Some biopharm plants are extremely potent, and are active at billionths of a gram. None have been approved for human consumption. According to Dr. Glynis Giddings et al.:
"Biopharmaceuticals usually elicit responses at low concentrations, and may be toxic at higher ones. Many have physiochemical properties that might cause them to persist in the environment or bioaccumulate in living organisms, possibly damaging non-target organisms..."
Open-air field testing of biopharm crops has been done in many US states, with Nebraska and Hawaii having the most sites. The wildlife, farms and residents of Hawaii are particularly vulnerable to contamination because the islands are home to more than one third of all US endangered species—more per square mile than anywhere else on earth—and farming takes place close to sensitive wildlife areas and population centers.
A 2002 study by the National Academy of Sciences found the environmental impacts of biopharm agriculture cannot be predicted and that the novel compounds being produced by these plants may contaminate human and animal food supplies. In March of 2003, USDA announced it would increase buffer zones between biopharm crops and other food or livestock crops from one-half mile to one mile. This would still appear to be grossly inadequate—in 2004, pollen from a genetically engineered grass crop was found to have traveled 13 miles (21 km) from the test plot.
But Aren't Biopharm Crops Regulated?
In the United States, USDA has primary authority for experimental biopharm crop cultivation. Do USDA rules ensure that it's all being done in a safe manner? Hmm. Consider the following.
USDA's "gene confinement measures" are intended to minimize rather than prevent contamination of food crops with biopharm crops. The few environmental assessments conducted by USDA are of poor quality and show a disturbing willingness to bend the rules to the likes of the biopharming corporations. For instance, a trial of alfalfa engineered with industrial enzymes was allowed to proceed despite the presence of non-GE alfalfa within 200 yards of the test site—less than the accepted isolation distance. USDA approved the field trial plan over the objections of the Wisconsin Department of Agriculture.

PROMPT 1: In the extract on biopharm crops, rewrite the paragraph beginning "A 2002 study by the National Academy of Sciences" as a short bulleted list that keeps its main facts.
PROMPT 2: Carry the extract on biopharm crops forward by a paragraph or two, starting after its final sentence.

DATA PROVIDED:
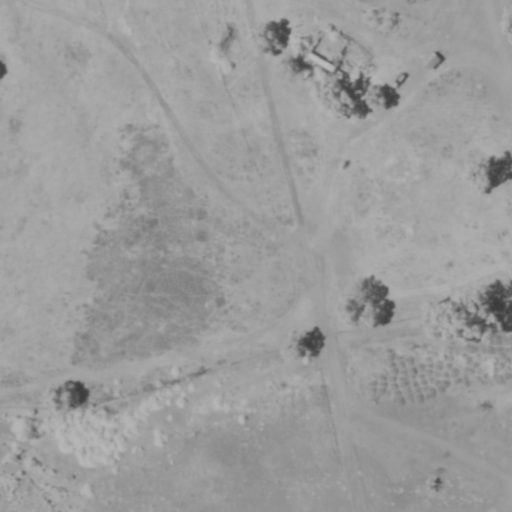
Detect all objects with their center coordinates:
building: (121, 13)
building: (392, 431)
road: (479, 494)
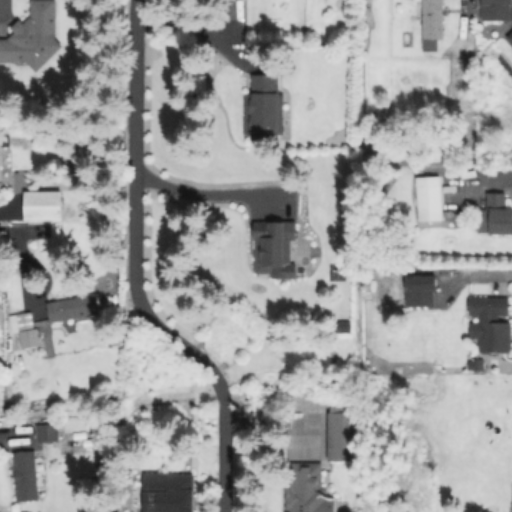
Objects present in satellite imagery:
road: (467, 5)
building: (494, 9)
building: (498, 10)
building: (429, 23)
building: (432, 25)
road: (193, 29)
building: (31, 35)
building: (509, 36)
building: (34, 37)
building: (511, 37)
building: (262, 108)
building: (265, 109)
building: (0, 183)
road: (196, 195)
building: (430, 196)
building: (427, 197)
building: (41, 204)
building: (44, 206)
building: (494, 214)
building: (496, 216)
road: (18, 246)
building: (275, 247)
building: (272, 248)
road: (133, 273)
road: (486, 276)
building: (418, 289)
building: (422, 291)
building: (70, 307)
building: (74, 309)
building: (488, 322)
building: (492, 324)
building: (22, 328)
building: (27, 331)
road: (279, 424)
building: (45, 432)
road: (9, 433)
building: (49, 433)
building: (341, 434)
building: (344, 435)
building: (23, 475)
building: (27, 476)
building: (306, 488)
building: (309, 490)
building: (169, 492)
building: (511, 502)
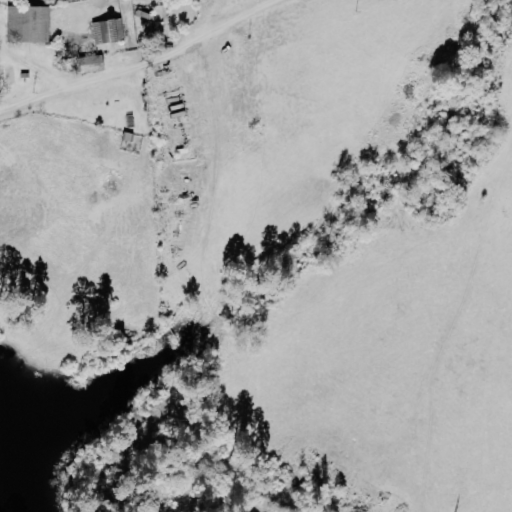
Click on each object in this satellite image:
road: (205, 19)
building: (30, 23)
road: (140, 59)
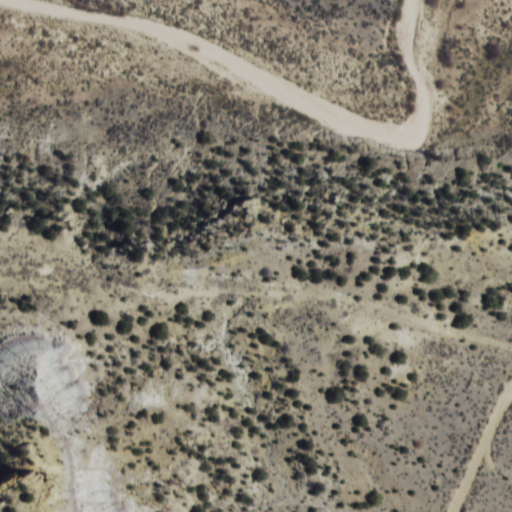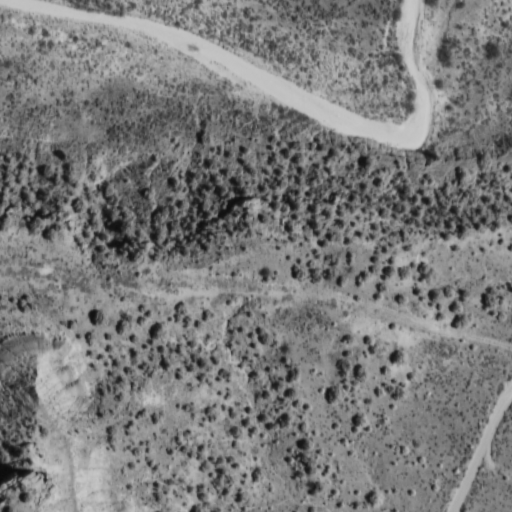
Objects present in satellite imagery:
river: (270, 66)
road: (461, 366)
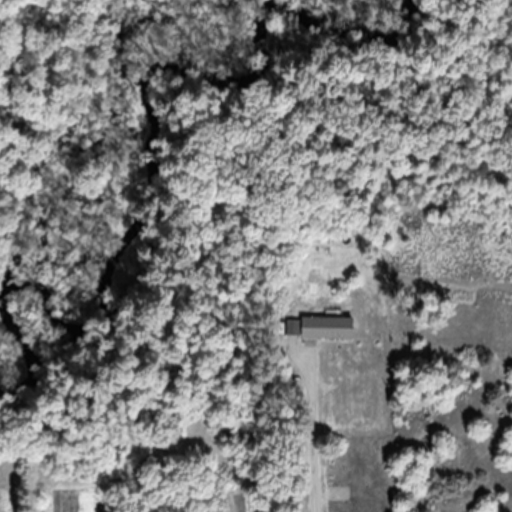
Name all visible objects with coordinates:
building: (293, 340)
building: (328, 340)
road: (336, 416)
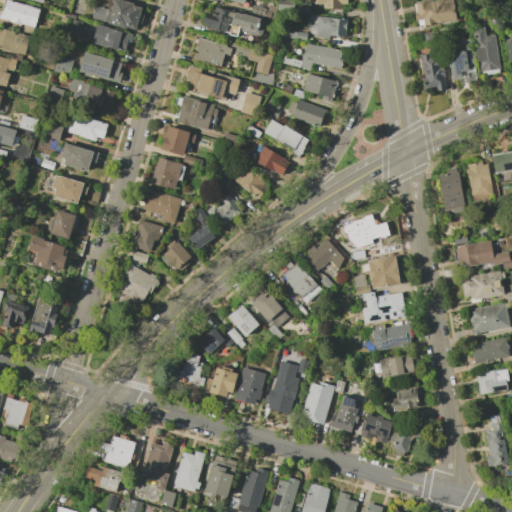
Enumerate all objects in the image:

ANSWER AREA 1:
- 2002: A National Academy of Sciences study found that the environmental impacts of biopharm agriculture cannot be predicted, and that the new compounds these plants produce may contaminate human and animal food supplies.
- March 2003: USDA said it would widen buffer zones between biopharm crops and other food or livestock crops from half a mile to one mile.
- 2004: Pollen from a genetically engineered grass crop traveled 13 miles (21 km) from its test plot, which suggests that even the wider buffer is far too small.

ANSWER AREA 2:
Genetically engineered crops in general have been found to contaminate non-GE food crops. In the StarLink fiasco, genetically engineered corn that was not approved for human consumption ended up in dozens of products on supermarket shelves that had to be recalled. Even more relevant here is that fact that potentially disastrous slip-ups in biopharm field tests have already occurred. USDA has twice cited ProdiGene twice for allowing biopharm crops to contaminate food crops. In one case, USDA quarantined and destroyed 500,000 bushels of Nebraska soybeans meant for human consumption because the crop had been contaminated with corn engineered to produce a pig vaccine. Similarly, potential contamination led to the destruction of 155 acres of conventional corn in Iowa.
Even if USDA biopharming regulations were adequate to protect the food supply from biopharm contamination, would they be followed? When it comes to GE crops in general, protocols have often been flouted. Dow AgroSciences and Pioneer Hi-Bred International have both been fined for increasing the risk of cross-breeding (contamination) by not complying with USDA permits in tests of (non-biopharm) genetically engineered corn in Hawaii. Growers of genetically engineered Bt crops have been regularly found to be non-compliant with their resistance management plans.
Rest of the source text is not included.